Monday, April 18, 2011

Megna brothers face-off in round 2

By Christopher Heimerman

There came a time when Jayson Megna lost the right to call his kid brother his “little” brother.

“It’s tough calling him my little brother when I need to look up to look him in the eye,” says Jayson, laughing.

In less than a year, Muskegon Lumberjacks defenseman Jaycob Megna grew half a foot to his current height of 6-foot-5. Last summer, he went through a rigorous program – in terms of both diet and workout regimen – to fill out his frame.

“I was eating every two hours, getting up early, eating, going back to bed,” Jaycob says. “It was rough, but it was worth it.”

Jaycob merely whetted his proverbial appetite this past weekend as he posted a pair of assists in Game 2 of the Jacks’ sweep of Team USA in a first-round, best-of-three Clark Cup Playoff series at the Ann Arbor Ice Cube. Now he and the Jacks will look to take a bite out of his big brother’s squad, the top-seeded Cedar Rapids RoughRiders in the second-round, best-of-five series that opens Wednesday at the Stable in Cedar Rapids.

Last week, Jayson admitted he’s not crazy about running into the Jacks in the postseason.

“It’s always a good battle,” Jaycob says about the season series, in which both teams went 2-1-1. “I don’t think they particularly like the style of game we play. We like to muck it up, and they play a fast, up-tempo game.”

UNO draws two

During his first regular season in the United States Hockey League, Jaycob has amassed 18 points on a goal and 17 assists. Thanks to the strength-training program of Jacks assistant coach Dave Noel-Bernier, he’s gotten immensely stronger while adjusting to the frenetic pace of the league.

Jaycob, with the help of his “big” brother, will look to repay the favor to Noel-Bernier when they attend his alma mater, the University of Nebraska-Omaha this fall.

Noel-Bernier is a UNO alumnus and served as its director of hockey operations for three seasons. Now that he’s done all he can to help Jaycob develop, Noel-Bernier is ecstatic to turn him over to his former mentor, Mavericks head coach Dean Blais.

“It’ll be good for him,” Noel-Bernier says. “Dean is known for producing NHL players. He’s tough on guys, but he’s fair. If you play hard for him, he’s going to play you. If anybody can instill an edge into a player, it’s that coaching staff. They’ve been in the business a long time and have tricks that other guys don’t.”

Blais recently was named the head coach of the 2012 U.S. National Junior team.

“He’s a little mesmerizing, to be honest,” Jaycob says. “He’s one of the great figures in college hockey.”

Blais’ associate head coach Mike Hastings previously served as an assistant at the University of Minnesota after 14 seasons as the head coach of the Omaha Lancers, with whom he became the winningest coach in USHL history. Assistant coach Mike Guentzel also is a veteran college hockey coach and came to UNO from the Des Moines Buccaneers of the USHL, with whom he was the head coach and general manager.

It’s all in the family

The Megna brothers haven’t played together since their time with Tabor Academy in Marion, Mass.

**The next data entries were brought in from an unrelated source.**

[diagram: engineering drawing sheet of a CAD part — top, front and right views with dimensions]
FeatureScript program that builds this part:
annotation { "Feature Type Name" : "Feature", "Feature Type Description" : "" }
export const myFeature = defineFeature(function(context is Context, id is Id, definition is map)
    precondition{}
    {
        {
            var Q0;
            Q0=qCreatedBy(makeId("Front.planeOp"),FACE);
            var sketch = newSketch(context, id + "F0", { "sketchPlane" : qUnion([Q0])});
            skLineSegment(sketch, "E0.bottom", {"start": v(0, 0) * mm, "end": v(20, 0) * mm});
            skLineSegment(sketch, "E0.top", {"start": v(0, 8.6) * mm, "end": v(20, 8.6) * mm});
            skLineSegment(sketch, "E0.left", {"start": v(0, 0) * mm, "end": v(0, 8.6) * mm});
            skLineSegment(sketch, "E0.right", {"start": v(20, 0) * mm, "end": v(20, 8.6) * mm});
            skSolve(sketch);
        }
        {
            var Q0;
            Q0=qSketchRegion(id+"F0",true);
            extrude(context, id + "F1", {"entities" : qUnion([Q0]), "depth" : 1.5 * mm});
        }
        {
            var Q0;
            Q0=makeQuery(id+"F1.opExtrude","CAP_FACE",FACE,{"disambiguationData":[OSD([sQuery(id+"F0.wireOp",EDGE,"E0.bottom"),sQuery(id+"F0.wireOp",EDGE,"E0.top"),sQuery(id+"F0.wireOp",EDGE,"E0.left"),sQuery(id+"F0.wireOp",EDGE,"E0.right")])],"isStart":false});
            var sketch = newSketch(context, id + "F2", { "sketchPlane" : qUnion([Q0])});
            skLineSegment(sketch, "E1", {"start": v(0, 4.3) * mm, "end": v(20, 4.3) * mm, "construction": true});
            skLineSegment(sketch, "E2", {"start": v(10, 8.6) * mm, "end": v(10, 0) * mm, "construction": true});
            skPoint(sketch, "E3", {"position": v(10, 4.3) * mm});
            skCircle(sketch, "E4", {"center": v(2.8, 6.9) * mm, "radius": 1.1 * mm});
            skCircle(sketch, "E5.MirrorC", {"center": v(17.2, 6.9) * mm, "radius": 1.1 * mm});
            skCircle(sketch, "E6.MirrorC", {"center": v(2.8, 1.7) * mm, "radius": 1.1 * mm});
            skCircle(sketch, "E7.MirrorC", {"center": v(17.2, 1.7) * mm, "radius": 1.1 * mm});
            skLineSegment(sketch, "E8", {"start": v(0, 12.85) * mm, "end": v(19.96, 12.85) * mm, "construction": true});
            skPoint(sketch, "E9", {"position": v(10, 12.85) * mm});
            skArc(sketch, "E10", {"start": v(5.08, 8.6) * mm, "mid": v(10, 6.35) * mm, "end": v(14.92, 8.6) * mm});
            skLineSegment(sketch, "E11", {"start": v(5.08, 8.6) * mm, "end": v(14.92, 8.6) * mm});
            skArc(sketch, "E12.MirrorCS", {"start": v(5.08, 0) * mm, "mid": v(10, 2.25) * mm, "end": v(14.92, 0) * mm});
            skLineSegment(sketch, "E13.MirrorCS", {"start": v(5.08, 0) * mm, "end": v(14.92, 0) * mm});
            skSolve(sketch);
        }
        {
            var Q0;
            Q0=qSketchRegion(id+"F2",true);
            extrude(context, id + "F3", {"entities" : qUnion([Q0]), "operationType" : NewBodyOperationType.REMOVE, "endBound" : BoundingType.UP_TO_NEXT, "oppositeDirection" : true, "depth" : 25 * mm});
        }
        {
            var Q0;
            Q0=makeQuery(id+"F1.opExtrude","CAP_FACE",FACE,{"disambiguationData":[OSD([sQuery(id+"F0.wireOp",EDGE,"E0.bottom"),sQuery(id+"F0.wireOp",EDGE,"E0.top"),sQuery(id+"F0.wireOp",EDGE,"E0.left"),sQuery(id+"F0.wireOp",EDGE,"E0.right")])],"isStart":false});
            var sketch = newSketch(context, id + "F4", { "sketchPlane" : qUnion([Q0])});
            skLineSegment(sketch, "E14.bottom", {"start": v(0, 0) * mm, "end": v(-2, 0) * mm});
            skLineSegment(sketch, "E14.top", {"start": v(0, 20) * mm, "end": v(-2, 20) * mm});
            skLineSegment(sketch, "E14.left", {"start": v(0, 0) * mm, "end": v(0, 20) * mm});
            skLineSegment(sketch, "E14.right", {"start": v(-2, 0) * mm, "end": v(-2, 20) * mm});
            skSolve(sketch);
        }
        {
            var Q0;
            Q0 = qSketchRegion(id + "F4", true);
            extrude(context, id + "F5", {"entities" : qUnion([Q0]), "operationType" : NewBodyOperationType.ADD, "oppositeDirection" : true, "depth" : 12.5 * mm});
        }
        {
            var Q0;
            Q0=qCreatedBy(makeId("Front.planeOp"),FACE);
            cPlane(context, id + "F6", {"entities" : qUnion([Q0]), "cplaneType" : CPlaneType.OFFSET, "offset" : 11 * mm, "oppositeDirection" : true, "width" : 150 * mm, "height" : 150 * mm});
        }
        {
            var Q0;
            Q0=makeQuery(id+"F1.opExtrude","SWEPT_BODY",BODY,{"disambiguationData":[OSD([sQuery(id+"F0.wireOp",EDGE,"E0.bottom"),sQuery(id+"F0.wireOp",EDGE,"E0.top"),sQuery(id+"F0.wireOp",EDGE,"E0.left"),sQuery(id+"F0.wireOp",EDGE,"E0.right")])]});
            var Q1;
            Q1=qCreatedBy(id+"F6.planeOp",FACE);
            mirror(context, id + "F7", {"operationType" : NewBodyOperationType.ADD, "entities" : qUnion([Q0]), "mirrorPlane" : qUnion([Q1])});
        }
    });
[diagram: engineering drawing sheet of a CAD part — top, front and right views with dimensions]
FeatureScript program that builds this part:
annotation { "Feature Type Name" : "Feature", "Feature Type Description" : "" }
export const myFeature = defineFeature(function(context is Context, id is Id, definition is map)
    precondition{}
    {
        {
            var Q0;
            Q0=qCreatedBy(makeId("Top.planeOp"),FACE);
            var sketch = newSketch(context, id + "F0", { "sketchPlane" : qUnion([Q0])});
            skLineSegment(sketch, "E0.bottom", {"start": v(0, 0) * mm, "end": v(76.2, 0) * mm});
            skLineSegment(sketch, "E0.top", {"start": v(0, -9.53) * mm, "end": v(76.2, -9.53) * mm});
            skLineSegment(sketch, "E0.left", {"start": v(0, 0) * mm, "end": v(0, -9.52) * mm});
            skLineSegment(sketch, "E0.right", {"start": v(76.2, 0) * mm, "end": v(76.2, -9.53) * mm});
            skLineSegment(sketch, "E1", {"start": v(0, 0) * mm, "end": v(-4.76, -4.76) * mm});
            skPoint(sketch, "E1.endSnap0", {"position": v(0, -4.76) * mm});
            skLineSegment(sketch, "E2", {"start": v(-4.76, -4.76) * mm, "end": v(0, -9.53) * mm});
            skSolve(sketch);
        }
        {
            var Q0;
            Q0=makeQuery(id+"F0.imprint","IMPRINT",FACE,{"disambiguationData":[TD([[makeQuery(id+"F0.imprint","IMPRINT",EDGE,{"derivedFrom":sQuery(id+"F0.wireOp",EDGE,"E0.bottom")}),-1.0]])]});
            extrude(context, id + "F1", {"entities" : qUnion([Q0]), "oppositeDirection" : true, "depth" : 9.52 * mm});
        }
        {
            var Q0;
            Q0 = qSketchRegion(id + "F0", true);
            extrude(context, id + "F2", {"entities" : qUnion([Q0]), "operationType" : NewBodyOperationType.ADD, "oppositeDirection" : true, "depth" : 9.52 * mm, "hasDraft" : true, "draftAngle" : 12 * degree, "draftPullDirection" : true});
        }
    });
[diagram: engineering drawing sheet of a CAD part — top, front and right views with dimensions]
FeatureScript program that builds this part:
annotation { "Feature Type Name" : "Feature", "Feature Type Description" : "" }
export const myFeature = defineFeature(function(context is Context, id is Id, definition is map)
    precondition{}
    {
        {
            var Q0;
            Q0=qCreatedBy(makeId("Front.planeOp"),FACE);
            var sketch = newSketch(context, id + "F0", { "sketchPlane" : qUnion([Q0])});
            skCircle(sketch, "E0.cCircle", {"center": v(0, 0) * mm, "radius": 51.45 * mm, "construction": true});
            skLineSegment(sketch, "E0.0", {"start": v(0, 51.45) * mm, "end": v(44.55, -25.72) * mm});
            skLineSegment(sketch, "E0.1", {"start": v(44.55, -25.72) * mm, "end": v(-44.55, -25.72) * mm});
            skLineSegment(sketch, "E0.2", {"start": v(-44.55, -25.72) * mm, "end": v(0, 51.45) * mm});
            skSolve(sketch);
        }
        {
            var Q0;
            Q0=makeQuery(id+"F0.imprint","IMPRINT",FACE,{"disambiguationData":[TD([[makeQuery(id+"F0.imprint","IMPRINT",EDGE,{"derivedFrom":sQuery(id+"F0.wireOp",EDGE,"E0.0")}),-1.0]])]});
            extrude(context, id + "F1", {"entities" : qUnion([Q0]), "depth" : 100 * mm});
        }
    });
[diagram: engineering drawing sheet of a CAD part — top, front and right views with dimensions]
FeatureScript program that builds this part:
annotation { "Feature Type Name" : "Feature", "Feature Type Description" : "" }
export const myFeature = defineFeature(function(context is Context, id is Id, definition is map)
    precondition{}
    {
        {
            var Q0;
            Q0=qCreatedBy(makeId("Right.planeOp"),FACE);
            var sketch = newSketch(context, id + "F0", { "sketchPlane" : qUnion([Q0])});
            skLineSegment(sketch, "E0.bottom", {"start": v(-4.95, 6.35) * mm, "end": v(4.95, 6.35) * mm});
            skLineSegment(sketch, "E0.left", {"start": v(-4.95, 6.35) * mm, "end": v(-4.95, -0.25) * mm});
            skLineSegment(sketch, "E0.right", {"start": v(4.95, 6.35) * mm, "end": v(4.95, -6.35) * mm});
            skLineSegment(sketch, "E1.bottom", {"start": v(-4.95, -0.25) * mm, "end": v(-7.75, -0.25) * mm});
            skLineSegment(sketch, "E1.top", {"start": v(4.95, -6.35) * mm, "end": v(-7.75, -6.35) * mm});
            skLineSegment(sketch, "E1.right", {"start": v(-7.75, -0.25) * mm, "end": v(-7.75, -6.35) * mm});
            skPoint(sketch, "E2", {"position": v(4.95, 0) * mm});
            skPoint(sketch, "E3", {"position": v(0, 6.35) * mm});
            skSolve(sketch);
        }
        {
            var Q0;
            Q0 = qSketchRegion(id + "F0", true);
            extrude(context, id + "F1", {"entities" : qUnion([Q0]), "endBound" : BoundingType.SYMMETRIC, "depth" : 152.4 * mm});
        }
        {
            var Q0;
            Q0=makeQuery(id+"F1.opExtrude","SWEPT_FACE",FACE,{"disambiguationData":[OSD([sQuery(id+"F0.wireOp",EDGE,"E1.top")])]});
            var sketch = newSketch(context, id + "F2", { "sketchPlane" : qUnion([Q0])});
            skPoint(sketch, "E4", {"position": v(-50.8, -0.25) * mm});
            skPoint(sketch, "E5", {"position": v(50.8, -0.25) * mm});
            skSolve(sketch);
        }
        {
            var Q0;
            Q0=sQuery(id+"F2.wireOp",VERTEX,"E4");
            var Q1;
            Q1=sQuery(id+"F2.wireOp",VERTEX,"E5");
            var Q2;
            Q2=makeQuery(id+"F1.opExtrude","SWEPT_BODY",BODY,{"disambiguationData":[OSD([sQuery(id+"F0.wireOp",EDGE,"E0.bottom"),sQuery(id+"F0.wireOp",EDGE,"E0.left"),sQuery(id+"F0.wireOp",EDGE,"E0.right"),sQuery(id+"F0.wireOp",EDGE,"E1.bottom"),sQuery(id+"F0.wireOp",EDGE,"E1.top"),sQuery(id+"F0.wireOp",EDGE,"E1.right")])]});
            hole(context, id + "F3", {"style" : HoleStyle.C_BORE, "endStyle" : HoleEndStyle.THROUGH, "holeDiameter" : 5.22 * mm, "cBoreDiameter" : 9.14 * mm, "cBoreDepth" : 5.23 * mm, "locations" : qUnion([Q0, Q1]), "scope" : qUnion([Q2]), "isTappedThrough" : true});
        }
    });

“That was a great year,” Jayson says. “Not a lot of people get the chance to play with their brother. This fall will be a lot easier on our parents, too.”

This season their parents, Jay and Jacqueline, have done their best to split time between Muskegon and Cedar Rapids, where Jayson has racked up 58 points on 30 goals and 28 assists for the RoughRiders in his third USHL campaign.

“Jayson’s had a great year and is probably one of the best goal-scorers in the league,” Noel-Bernier says. “They’re both ready to take the step to the next level, and I’m excited for them.”

Jay Megna played two seasons in the National Football League with the Miami Dolphins and the New Orleans Saints, despite his detractors. He stands 5-foot-11, and his sons agree that the best message he offered was one of persistence.

“He taught us a lot growing up,” Jayson says. “He especially taught us about being a competitor and working harder than the next guy. He never wanted to be beat, and that rubbed off on us.”

“A lot of people said the same things about Jayson – he’s too small, he’s too slow, he doesn’t have what it takes,” Jaycob says. “He just kept working and kept working. Now he’s a phenomenal player, and I know he’s going to play in the NHL someday.”

Jaycob says the brothers’ respect for each other is a “two-way street.” But that respect will take a back seat to the drive for the Clark Cup as, for the Jacks, the road to the Eastern Conference finals runs through Cedar Rapids.